(Data excerpts)
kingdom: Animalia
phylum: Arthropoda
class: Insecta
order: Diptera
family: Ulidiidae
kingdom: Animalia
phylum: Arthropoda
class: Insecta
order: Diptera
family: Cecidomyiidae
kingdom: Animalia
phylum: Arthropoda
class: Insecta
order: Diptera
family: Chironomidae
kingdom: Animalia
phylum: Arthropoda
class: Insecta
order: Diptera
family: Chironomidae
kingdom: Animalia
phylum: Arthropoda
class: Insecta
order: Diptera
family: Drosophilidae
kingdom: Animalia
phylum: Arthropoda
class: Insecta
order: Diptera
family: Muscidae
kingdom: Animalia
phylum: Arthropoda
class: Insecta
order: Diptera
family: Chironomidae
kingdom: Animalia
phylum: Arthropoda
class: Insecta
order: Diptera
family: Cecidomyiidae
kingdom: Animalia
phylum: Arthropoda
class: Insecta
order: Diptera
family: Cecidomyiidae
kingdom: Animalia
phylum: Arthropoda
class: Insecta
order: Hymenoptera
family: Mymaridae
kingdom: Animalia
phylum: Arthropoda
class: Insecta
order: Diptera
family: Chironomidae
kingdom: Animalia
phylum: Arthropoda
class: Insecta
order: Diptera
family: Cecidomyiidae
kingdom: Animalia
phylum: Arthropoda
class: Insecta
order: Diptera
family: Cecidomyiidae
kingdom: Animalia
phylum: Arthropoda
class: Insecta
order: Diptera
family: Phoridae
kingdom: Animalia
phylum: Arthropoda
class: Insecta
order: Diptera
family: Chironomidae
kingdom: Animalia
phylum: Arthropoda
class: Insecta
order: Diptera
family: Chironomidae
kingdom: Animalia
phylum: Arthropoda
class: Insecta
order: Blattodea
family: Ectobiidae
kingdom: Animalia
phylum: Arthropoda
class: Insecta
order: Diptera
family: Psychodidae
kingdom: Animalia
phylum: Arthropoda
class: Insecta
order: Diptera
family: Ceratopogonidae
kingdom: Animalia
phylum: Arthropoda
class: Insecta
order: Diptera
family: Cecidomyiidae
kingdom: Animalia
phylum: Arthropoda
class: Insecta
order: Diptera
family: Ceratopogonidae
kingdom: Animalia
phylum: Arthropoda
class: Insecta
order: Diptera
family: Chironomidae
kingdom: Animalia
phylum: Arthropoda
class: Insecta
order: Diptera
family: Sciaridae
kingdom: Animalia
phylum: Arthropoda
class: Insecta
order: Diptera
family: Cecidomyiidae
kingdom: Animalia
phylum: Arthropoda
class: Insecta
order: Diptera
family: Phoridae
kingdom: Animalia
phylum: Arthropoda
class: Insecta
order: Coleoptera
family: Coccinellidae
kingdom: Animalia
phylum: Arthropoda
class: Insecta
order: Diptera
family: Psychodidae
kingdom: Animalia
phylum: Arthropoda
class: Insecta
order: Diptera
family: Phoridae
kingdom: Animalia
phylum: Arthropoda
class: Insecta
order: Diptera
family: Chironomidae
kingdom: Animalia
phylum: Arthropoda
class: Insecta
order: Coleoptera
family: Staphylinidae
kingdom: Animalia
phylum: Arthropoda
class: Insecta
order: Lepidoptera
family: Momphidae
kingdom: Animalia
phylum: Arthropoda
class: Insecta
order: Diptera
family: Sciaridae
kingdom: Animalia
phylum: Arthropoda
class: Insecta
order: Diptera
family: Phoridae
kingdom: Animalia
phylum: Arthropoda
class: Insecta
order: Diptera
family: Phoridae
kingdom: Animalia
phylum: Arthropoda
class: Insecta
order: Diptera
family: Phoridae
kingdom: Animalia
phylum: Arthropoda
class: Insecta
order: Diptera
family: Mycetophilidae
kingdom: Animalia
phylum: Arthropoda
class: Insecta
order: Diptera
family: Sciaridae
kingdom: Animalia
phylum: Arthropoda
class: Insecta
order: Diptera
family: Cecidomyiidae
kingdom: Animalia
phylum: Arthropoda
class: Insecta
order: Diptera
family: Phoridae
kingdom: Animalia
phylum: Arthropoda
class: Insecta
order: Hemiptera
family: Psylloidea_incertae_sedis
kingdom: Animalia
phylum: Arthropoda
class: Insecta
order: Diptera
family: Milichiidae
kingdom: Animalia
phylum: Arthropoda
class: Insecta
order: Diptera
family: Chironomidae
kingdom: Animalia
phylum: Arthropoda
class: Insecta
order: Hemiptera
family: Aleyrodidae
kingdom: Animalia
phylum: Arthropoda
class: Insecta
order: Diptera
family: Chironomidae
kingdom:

● Problem description: Arrange the lines from the one containing "family: Aleyrodidae" up to and including the last line as a Markdown table with the columns No. and Line, numbering each row and leaving out any blank lines.

● Task result:
| No. | Line |
|---|---|
| 1 | family: Aleyrodidae |
| 2 | kingdom: Animalia |
| 3 | phylum: Arthropoda |
| 4 | class: Insecta |
| 5 | order: Diptera |
| 6 | family: Chironomidae |
| 7 | kingdom: |